Okay, so maybe that’s not the real title….
Kave and Landreth, owners of Butter and Scotch bar and bakery, present recipes for decadent desserts and luscious adult beverages in their new cookbook, Butter & Scotch: Recipes From Brooklyn’s Favorite Bar & Bakery. The writing style of this cookbook is casual but clear, and photographs show the more intricate instructions for those less familiar with baking.
Flipping through the book made me not only hungry, but anxious to try my hand at things like
Magic Buns (a recipe that spans seven pages – five of which are photographed steps) and Cheese Puffs. The recipes themselves are well laid-out, making it easy to gather ingredients and follow the steps.
Most traditional cookbooks break down recipes by ingredient, meal, etc. Not so Butter & Scotch. This unique cookbook puts recipes into logical, if disorderly, categories such as The Basics (Cakes, Pies, Toppings & Cocktails) and nibbles occasions (Late Night, Brunch, Happy Hour, etc.). If this grates at your OCD soul (I feel ya), don’t worry – the Index of Searchable Terms makes up for any Table of Contents confusion.
This is my first cookbook review, and I intended to make several of the recipes beforehand, since just reading a cookbook doesn’t really tell you if the recipes are actually tasty. I managed…two. But O.M.G. the two I managed…
Salted Chocolate Chip Cookies
There seems to be a disconnect in my brain between reading a recipe and realizing just what it’s telling me. I went grocery shopping for this recipe, meaning I actually read and wrote down ingredients…and still it didn’t occur to me. It wasn’t until I’d mixed the eight egg mixture with the 1 1/2 cups of brown butter and 3 1/3 cups of sugar that I realized just how much batter was in the bowl. And I still had a pound of flour to add! Just how many cookies was this recipe make? I looked at the recipe again – two dozen. Two dozen HUMONGOUS cookies.
My cookies were not sized to match the recipe, but were about half what was suggested. I also took the recipe’s advice and froze half the batch to make later. Then I took my two dozen cookies (smaller than specified) to book club. They were a complete and total hit. A few people didn’t like the sea salt on top, but that’s easily brushed off for the less adventurous palate. The cookies themselves were the best I’d ever made or eaten, and that’s saying something. I will definitely make these again – and again – and again.
Brown Butter Scotch
I didn’t exactly follow the recipe on this one, either. Not sure if this would turn out drinkable, I used Crown Royal where the recipe suggested Macallan 12 single malt or anything not too peaty. Using what I already had made more sense, economically, and I hoped it wouldn’t affect the taste of the final product.

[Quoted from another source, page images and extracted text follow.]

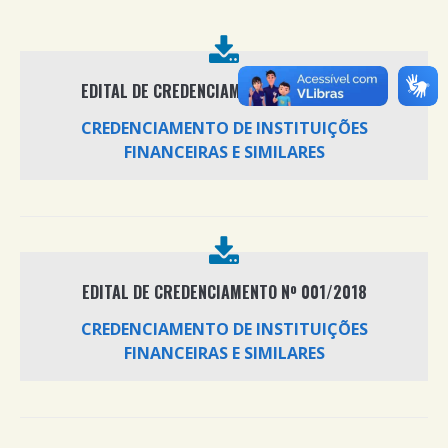
EDITAL DE CREDENCIAMENTO Nº 002/2018
CREDENCIAMENTO DE INSTITUIÇÕES
FINANCEIRAS E SIMILARES
EDITAL DE CREDENCIAMENTO Nº 001/2018
CREDENCIAMENTO DE INSTITUIÇÕES
FINANCEIRAS E SIMILARES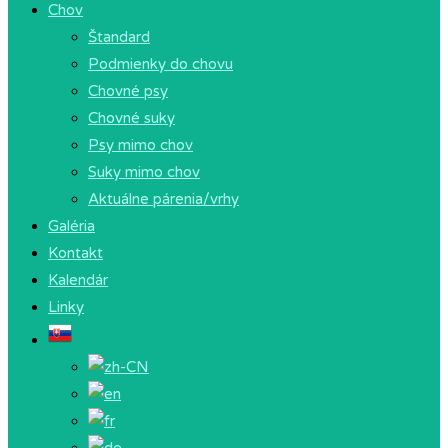
Chov
Štandard
Podmienky do chovu
Chovné psy
Chovné suky
Psy mimo chov
Suky mimo chov
Aktuálne párenia/vrhy
Galéria
Kontakt
Kalendár
Linky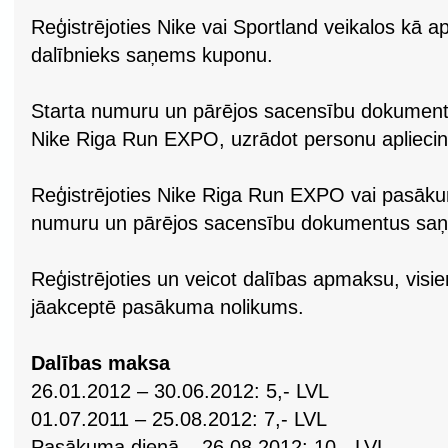
Reģistrējoties Nike vai Sportland veikalos kā ap
dalībnieks saņems kuponu.
Starta numuru un pārējos sacensību dokument
Nike Riga Run EXPO, uzrādot personu aplieci
Reģistrējoties Nike Riga Run EXPO vai pasākum
numuru un pārējos sacensību dokumentus saņ
Reģistrējoties un veicot dalības apmaksu, visie
jāakceptē pasākuma nolikums.
Dalības maksa
26.01.2012 – 30.06.2012: 5,- LVL
01.07.2011 – 25.08.2012: 7,- LVL
Pasākuma dienā – 26.08.2012: 10,- LVL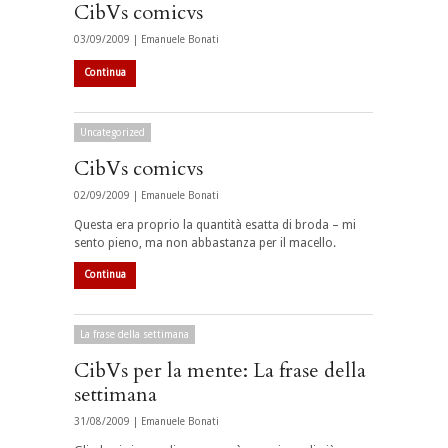
CibVs comicvs
03/09/2009 |
Emanuele Bonati
Continua
Uncategorized
CibVs comicvs
02/09/2009 |
Emanuele Bonati
Questa era proprio la quantità esatta di broda – mi
sento pieno, ma non abbastanza per il macello.
Continua
La frase della settimana
CibVs per la mente: La frase della
settimana
31/08/2009 |
Emanuele Bonati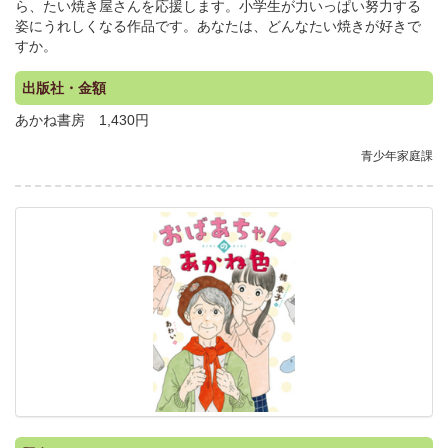
ら、たい焼き屋さんを応援します。小学生が力いっぱい努力する
姿にうれしくなる作品です。あなたは、どんなたい焼きが好きで
すか。
出版社・金額
あかね書房 1,430円
青少年家庭課
.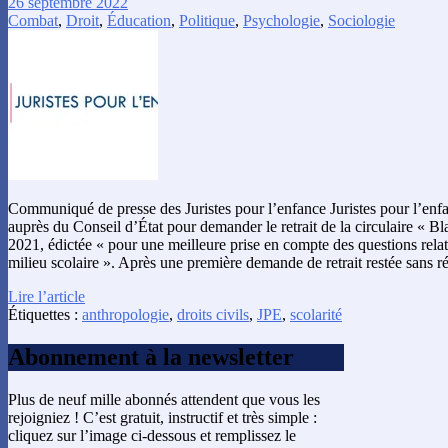
26 septembre 2022
Combat
,
Droit
,
Éducation
,
Politique
,
Psychologie
,
Sociologie
Communiqué de presse des Juristes pour l’enfance Juristes pour l’enf
auprès du Conseil d’État pour demander le retrait de la circulaire « 
2021, édictée « pour une meilleure prise en compte des questions relati
milieu scolaire ». Après une première demande de retrait restée sans 
Lire l’article
Étiquettes :
anthropologie
,
droits civils
,
JPE
,
scolarité
Abonnement à la newsletter
Plus de neuf mille abonnés attendent que vous les
rejoigniez ! C’est gratuit, instructif et très simple :
cliquez sur l’image ci-dessous et remplissez le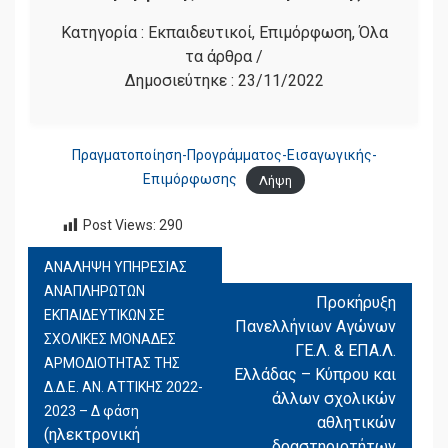
Κατηγορία :
Εκπαιδευτικοί
,
Επιμόρφωση
,
Όλα
τα άρθρα
/
Δημοσιεύτηκε :
23/11/2022
Πραγματοποίηση-Προγράμματος-Εισαγωγικής-
Επιμόρφωσης
Λήψη
Post Views:
290
ΑΝΑΛΗΨΗ ΥΠΗΡΕΣΙΑΣ
ΠΛΟΉΓΗΣΗ
ΑΝΑΠΛΗΡΩΤΩΝ
ΆΡΘΡΩΝ
Προκήρυξη
ΕΚΠΑΙΔΕΥΤΙΚΩΝ ΣΕ
Πανελλήνιων Αγώνων
ΣΧΟΛΙΚΕΣ ΜΟΝΑΔΕΣ
ΓΕ.Λ. & ΕΠΑ.Λ.
ΑΡΜΟΔΙΟΤΗΤΑΣ ΤΗΣ
Ελλάδας – Κύπρου και
Δ.Δ.Ε. ΑΝ. ΑΤΤΙΚΗΣ 2022-
άλλων σχολικών
2023 – Δ φάση
αθλητικών
(ηλεκτρονική
δραστηριοτήτων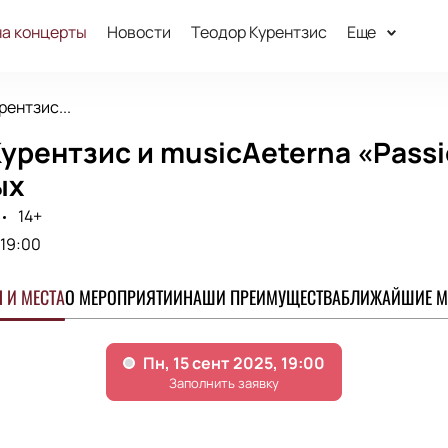
на концерты
Новости
Теодор Курентзис
Еще
рентзис...
урентзис и musicAeterna «Pass
ых
14+
19:00
 И МЕСТА
О МЕРОПРИЯТИИ
НАШИ ПРЕИМУЩЕСТВА
БЛИЖАЙШИЕ М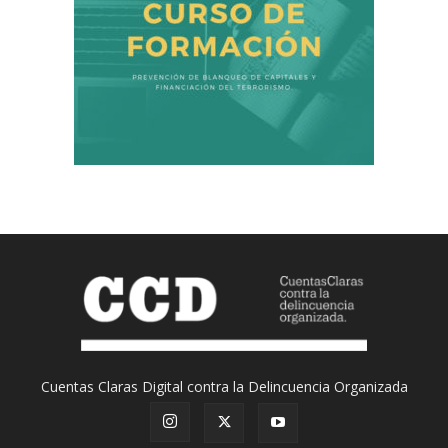
Cuentas Claras Digital contra la Delincuencia Organizada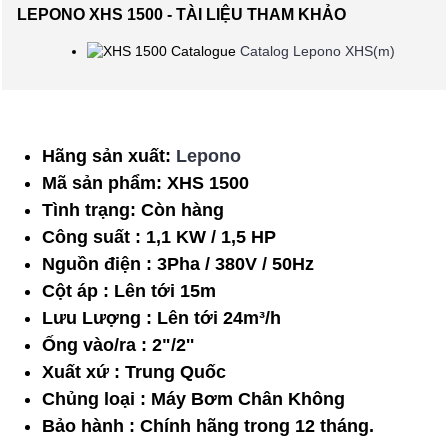
LEPONO XHS 1500 - TÀI LIỆU THAM KHẢO
Catalog Lepono XHS(m)
Hãng sản xuất:
Lepono
Mã sản phẩm:
XHS 1500
Tình trạng:
Còn hàng
Công suất : 1,1 KW / 1,5 HP
Nguồn điện : 3Pha / 380V / 50Hz
Cột áp : Lên tới 15m
Lưu Lượng : Lên tới 24m³/h
Ống vào/ra : 2"/2''
Xuất xứ : Trung Quốc
Chủng loại : Máy Bơm Chân Không
Bảo hành : Chính hãng trong 12 tháng.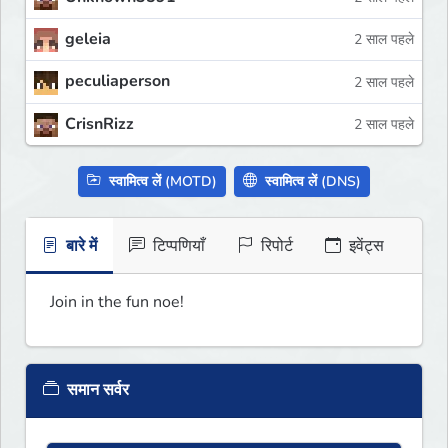
geleia
2 साल पहले
peculiaperson
2 साल पहले
CrisnRizz
2 साल पहले
स्वामित्व लें (MOTD)
स्वामित्व लें (DNS)
बारे में
टिप्पणियाँ
रिपोर्ट
इवेंट्स
Join in the fun noe!
समान सर्वर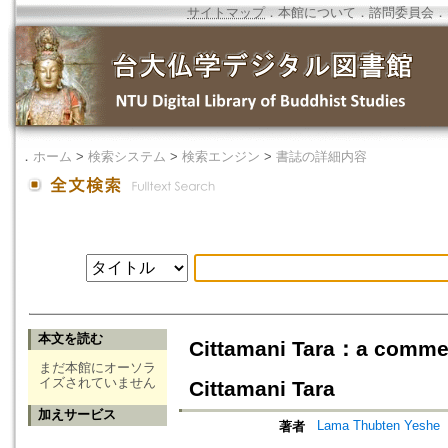
サイトマップ
．
本館について
．
諮問委員会
．
．
ホーム
>
検索システム
>
検索エンジン
>
書誌の詳細内容
本文を読む
Cittamani Tara：a commen
まだ本館にオーソラ
イズされていません
Cittamani Tara
加えサービス
Lama Thubten Yeshe
著者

It didn’t. I can’t imagine how anything would have tasted better, honestly. The brown butter gives the scotch a really deep flavorful taste that you can just roll around on your tongue and savor. I don’t see doing this often, but I will do it again. If you purchase the book and make your own Brown Butter Scotch, I suggest using cheesecloth or something other than a coffee filter for straining the solidified butter out of the liquor (it wasn’t quite a disaster, but I know I lost some valuable alcohol).
One other thing Butter & Scotch offers…a playlist. Yep, a breakdown of song titles from past and present employees along with explanations of why they’re included. I didn’t download these and play them while I cooked this time, but there are some fun upbeat songs listed that might be fun to enjoy another time.
Overall, I give this recipe book four cookies out of five. Grab your copy at your favorite online retailer – and invite me over to share what you cook up!